**Task brief:** Please edit the records below so that every "Aggiungi al carrello" becomes "Add to cart" and everything else stays unchanged. Leave the pictures out of your answer.

**Task material:**
----------------------------------------

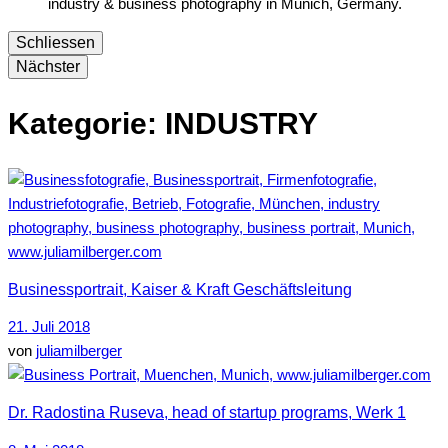
industry & business photography in Munich, Germany.
Schliessen
Nächster
Kategorie:
INDUSTRY
Businessportrait, Kaiser & Kraft Geschäftsleitung
21. Juli 2018
von
juliamilberger
Dr. Radostina Ruseva, head of startup programs, Werk 1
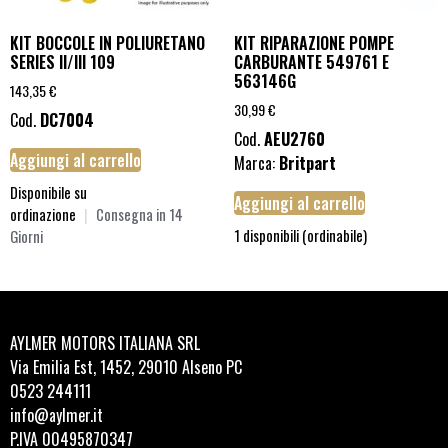
KIT BOCCOLE IN POLIURETANO
KIT RIPARAZIONE POMPE
SERIES II/III 109
CARBURANTE 549761 E
563146G
143,35
€
30,99
€
Cod.
DC7004
Cod.
AEU2760
Aggiungi al carrello
Marca:
Britpart
Disponibile su
Aggiungi al carrello
ordinazione
|
Consegna in 14
1 disponibili (ordinabile)
Giorni
AYLMER MOTORS ITALIANA SRL
Via Emilia Est, 1452, 29010 Alseno PC
0523 244111
info@aylmer.it
P.IVA 00495870347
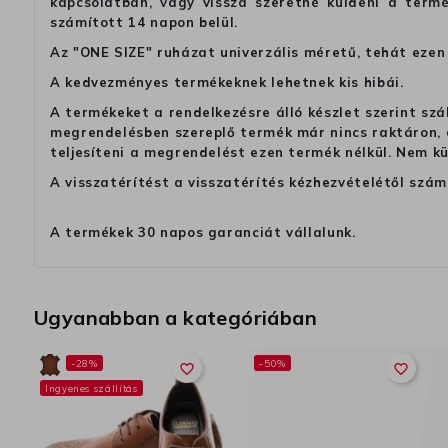
kapcsolatban, vagy vissza szeretné küldeni a termé
számított 14 napon belül.
Az "ONE SIZE" ruházat univerzális méretű, tehát ezen 
A kedvezményes termékeknek lehetnek kis hibái.
A termékeket a rendelkezésre álló készlet szerint szá
megrendelésben szereplő termék már nincs raktáron, a
teljesíteni a megrendelést ezen termék nélkül. Nem k
A visszatérítést a visszatérítés kézhezvételétől szám
A termékek 30 napos garanciát vállalunk.
Ugyanabban a kategóriában
-28%
-50%
favorite_border
favorite_border
Ingyenes szállítás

----------------------------------------

**Result:**
industry & business photography in Munich, Germany.
Schliessen
Nächster
Kategorie:
INDUSTRY
Businessportrait, Kaiser & Kraft Geschäftsleitung
21. Juli 2018
von
juliamilberger
Dr. Radostina Ruseva, head of startup programs, Werk 1
KIT BOCCOLE IN POLIURETANO
KIT RIPARAZIONE POMPE
SERIES II/III 109
CARBURANTE 549761 E
563146G
143,35
€
30,99
€
Cod.
DC7004
Cod.
AEU2760
Add to cart
Marca:
Britpart
Disponibile su
Add to cart
ordinazione
|
Consegna in 14
1 disponibili (ordinabile)
Giorni
AYLMER MOTORS ITALIANA SRL
Via Emilia Est, 1452, 29010 Alseno PC
0523 244111
info@aylmer.it
P.IVA 00495870347
kapcsolatban, vagy vissza szeretné küldeni a termé
számított 14 napon belül.
Az "ONE SIZE" ruházat univerzális méretű, tehát ezen 
A kedvezményes termékeknek lehetnek kis hibái.
A termékeket a rendelkezésre álló készlet szerint szá
megrendelésben szereplő termék már nincs raktáron, a
teljesíteni a megrendelést ezen termék nélkül. Nem k
A visszatérítést a visszatérítés kézhezvételétől szám
A termékek 30 napos garanciát vállalunk.
Ugyanabban a kategóriában
-28%
-50%
favorite_border
favorite_border
Ingyenes szállítás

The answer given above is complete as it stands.